Anyone who has seen our students in action during workshops knows that we are onto something. They are so inspired, so eager to learn, so intent on taking advantage of the knowledge imparted and the mentor guidance. It has been worth all of the hard work to organize these special events. And now, we look forward to the Summer Intensive. As student applications continue to pour in, we have the difficult task of choosing our inaugural class of 20 All Stars. Christina and I wish that we could provide program space for all applicants. We are the only program in existence for boys of color in the NYC area. But that time will come in subsequent years. For now, we are excited to be the link to success for those who attend the Summer Intensive.

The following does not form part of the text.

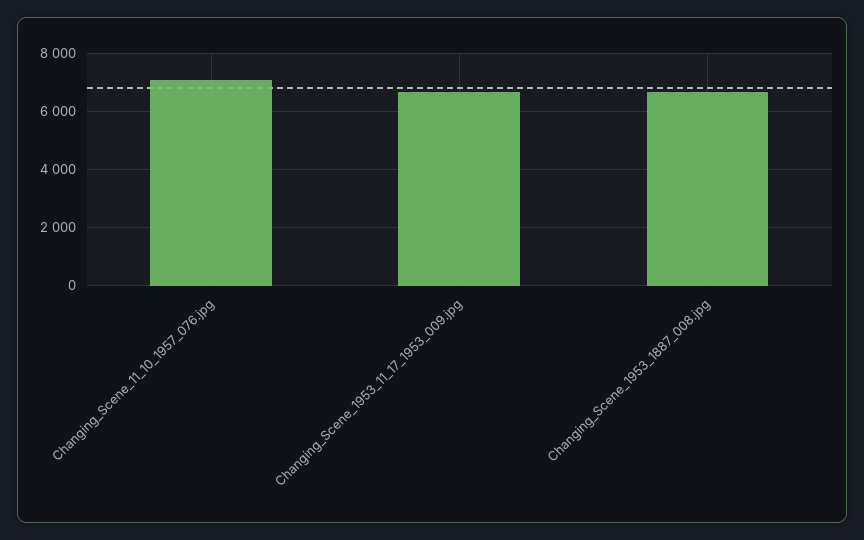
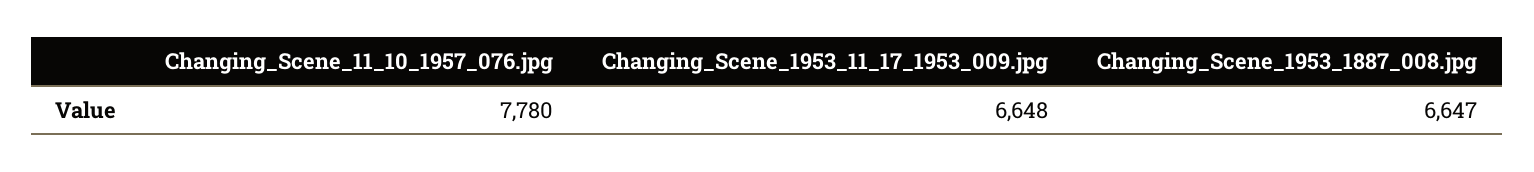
Changing_Scene_11_10_1957_076.jpg: 7000 -> 7780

Since joining All Star Code, I have worked with some amazing people, the true “All Stars” that are building an ecosystem of education and support for our students. Christina, Nicole, Michael, and David have all been committed, first-rate and fun to work with. The mentors from tech companies like Spotify, General Assembly, Tumblr, and AOL have been incredible allies as well.

So many others have demonstrated their commitment to serve as additional links in the chain of programmatic success that we are building for our kids. Whether you’ve helped us recruit outstanding talent, made a tax deductible donation to help support our programming, or shared a digital postcard of ours on social media, we thank you for being a part of our growing community.

As Managing Director, I have seen many of you supporting our work – whether through funding, partnerships, or mentoring. And I can say that what we’ve accomplished together has been nothing short of amazing, inspiring, and heartening. I cannot wait to see what the future holds for our organization, and more importantly, for our All Stars.